____ TEXT SECTION

Reel Advice from the Video Store Guy
By Steve Anderson
May 1 , 2007

Diary of a Cannibal

Diary of a Cannibal
zero stars
Directed by Ulli Lommel
Written by Ulli Lommel
Starring Jillian Swanson, Trevor Parsons, Danielle Petty, Michael Barbour
Produced by Ulli Lommel
82 mins

Well, folks, you've walked into a real doozy this week. You've walked into the midst of me about to unchain a mass of hyperbole the likes of which you have not seen from me, at least not since the last time I took on a movie from the new German wonder of the godawful movie realm. No, not Uwe Boll--but rather a man so reprehensible, so vile, and so utterly unworthy of a budget to make films that he is now the new topper of my personal video store shit list: Ulli Lommel.

________

# INSTRUCTIONS FOR THE TASK
What star rating does the film review above give Diary of a Cannibal?

____ RECORDED DATA

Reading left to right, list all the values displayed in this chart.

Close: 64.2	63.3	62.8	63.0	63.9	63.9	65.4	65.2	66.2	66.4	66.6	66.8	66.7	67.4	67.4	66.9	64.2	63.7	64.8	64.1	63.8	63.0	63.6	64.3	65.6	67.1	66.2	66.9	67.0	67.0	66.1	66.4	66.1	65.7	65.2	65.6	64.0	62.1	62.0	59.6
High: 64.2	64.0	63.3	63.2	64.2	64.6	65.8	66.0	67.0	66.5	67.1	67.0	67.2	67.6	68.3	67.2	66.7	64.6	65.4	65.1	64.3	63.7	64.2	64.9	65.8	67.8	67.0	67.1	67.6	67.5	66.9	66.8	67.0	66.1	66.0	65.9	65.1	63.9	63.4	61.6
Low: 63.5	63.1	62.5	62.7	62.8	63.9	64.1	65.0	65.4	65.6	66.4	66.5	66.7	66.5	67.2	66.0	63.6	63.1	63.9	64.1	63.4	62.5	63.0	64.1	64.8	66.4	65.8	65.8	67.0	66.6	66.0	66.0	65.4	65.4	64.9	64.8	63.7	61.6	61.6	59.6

________
____ RECORDED DATA

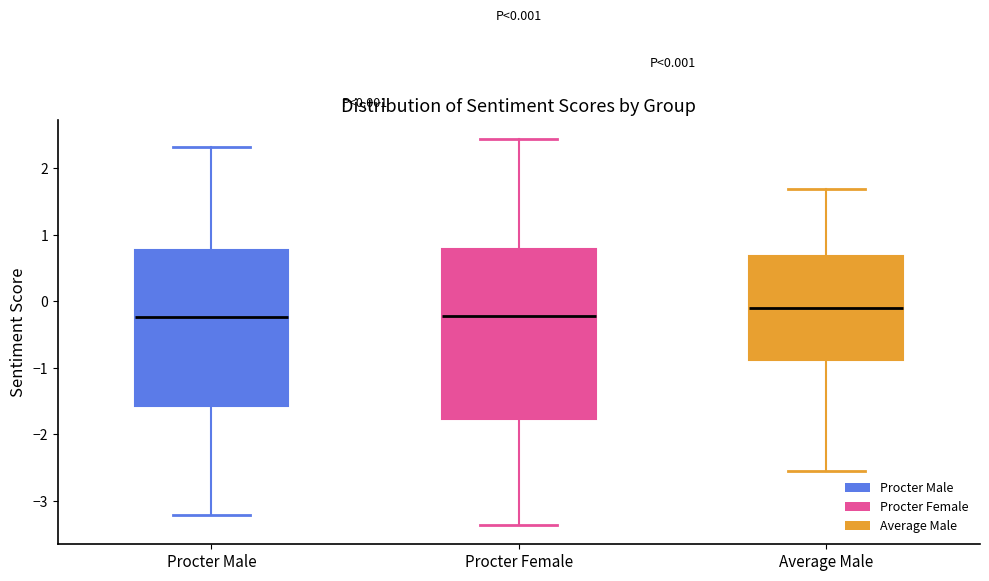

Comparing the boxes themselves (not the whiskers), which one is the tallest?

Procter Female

________

# TASK SOLUTION
Zero stars.